RUC Para os interessados e interessadas, a Rádio Universitária de Coimbra está online: http://www.ruc.pt:8000. Música alternativa sem pretensões.
EFEMÉRIDE Hoje faz quatro dias que este blogue não mexia. Provavelmente, devia ter esperado até aos cinco dias e escrevia um post de 200 linhas sobre o assunto, com depoimentos de leitores, de amigos, de familiares e as respectivas e impressionantes explicações dos autores. Assim, com este número menos redondo, o destaque tem de ser mais limitado, ao estilo de uma breve. Mas era imprescindível assinalar a data. "A pausa dos quatro dias: toda a verdade sobre uma interrupção voluntária da insensatez".

sexta-feira, janeiro 16

CARTAS. Sou pouco assíduo na caixa de correio do blog, como alguns leitores já constataram.

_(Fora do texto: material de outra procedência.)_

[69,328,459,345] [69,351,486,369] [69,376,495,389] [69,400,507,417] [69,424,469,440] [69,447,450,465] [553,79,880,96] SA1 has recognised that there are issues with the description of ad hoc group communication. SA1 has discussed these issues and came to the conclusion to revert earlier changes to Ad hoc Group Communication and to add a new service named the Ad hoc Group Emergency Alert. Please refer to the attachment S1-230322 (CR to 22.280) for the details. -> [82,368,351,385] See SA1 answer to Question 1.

Pois bem, hoje decidi mudar. Sempre que voar para aqui, prometo, farei escala no hotmail. Se vos interessa, foi esta senhora que me convenceu.
Caros estrangeirados,
É sempre reconfortante ouvir uma voz dissonante por entre o coro de fanáticos anti-tabagistas que pretende instaurar a ditadura do pulmão saudável. A verdade é que fumar é um prazer indiscutível (para quem gosta) e que uma das permissas da liberdade individual é poder dar cabo da nossa saúde à vontade, sem ninguém ter nada a ver com isso.
Engraçado que o maior coro da desgraça provenha dos Estados Unidos, onde se gastam somas astronómicas a tentar resolver os problemas de saúde provocados pela obesidade. Naquela sociedade, antes estoirar com os níveis de colesterol do que fumar um cigarrinho! A verdade, meus amigos, é que os não fumadores também morrem! (desculpem lá dar a novidade assim a frio).

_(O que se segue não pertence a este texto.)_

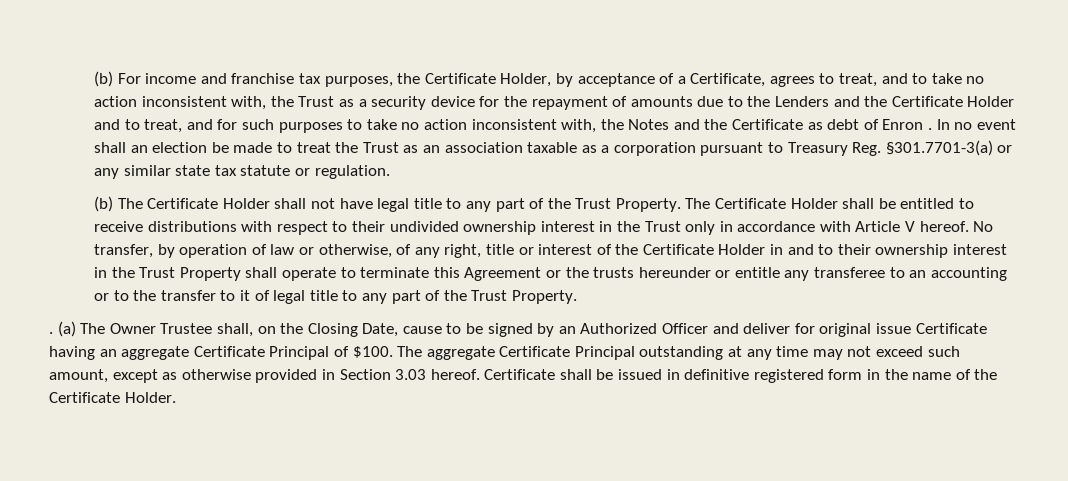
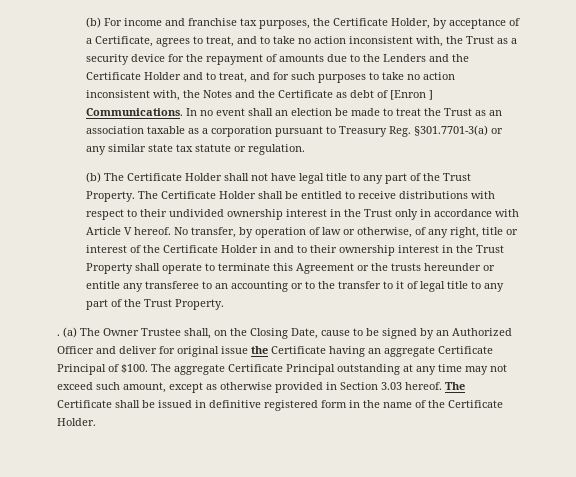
[882,119,933,130] Enron . -> [389,90,433,100] [85,108,183,116] [Enron ] Communications.
(911, 328) none -> [251,346,268,354] the
(480, 374) none -> [445,382,465,390] The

Devo confessar que concordo plenamente com as vantagens apontadas no post: a conversa do "vamos lá fora fumar um cigarrinho?" trouxe-me a minha cara metade....
O problema do anti-tabagismo, põe-se com mais permência quando se vive (como vocês, caros estrangeirados) no mundo civilizado. Não é realidade que eu, enquanto portuga emigrada na ex-união soviética, tenha de enfrentar no meu dia a dia (basta o que basta). Aqui, nesta parte do mundo esquecida por Deus e pessimamente governada pelos homens, fumar é um símbolo de prestígio. Quer dizer que não precisas do dinheiro que gastas em cigarros para comer.
Cumprimentos e continuem com a boa blogada!

Isabel no Reino de Rus
Ps, principalmente para Londres- não se queixe do clima aí. Há sítios em que se está pior, acredite!
HÁBITOS Um jornalista luso vai a uma conferência de imprensa no ministério do Interior francês. Chega dois minutos depois da hora estipulada. Entra com mais três camaradas. Lá dentro estavam 200 e tal jornalistas, ouvindo, sentados, o respectivo ministro.